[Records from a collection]
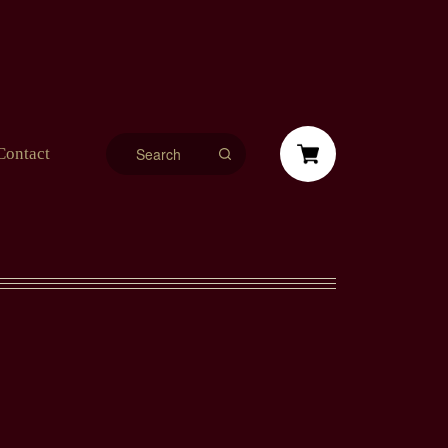
Contact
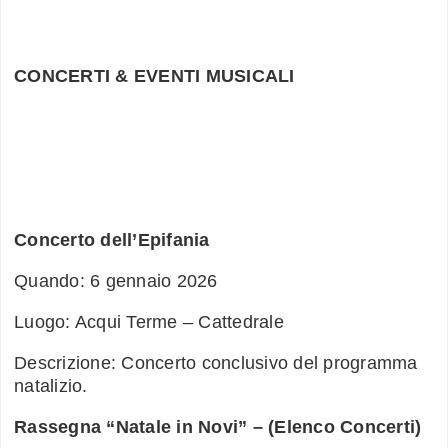
CONCERTI & EVENTI MUSICALI
Concerto dell’Epifania
Quando: 6 gennaio 2026
Luogo: Acqui Terme – Cattedrale
Descrizione: Concerto conclusivo del programma
natalizio.
Rassegna “Natale in Novi” – (Elenco Concerti)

● **ABOUT THIS EXERCISE**
Verbatim reproduction of every entry is needed, with the images left out.

● **EXPECTED OUTPUT**
Contact
CONCERTI & EVENTI MUSICALI
Concerto dell’Epifania
Quando: 6 gennaio 2026
Luogo: Acqui Terme – Cattedrale
Descrizione: Concerto conclusivo del programma
natalizio.
Rassegna “Natale in Novi” – (Elenco Concerti)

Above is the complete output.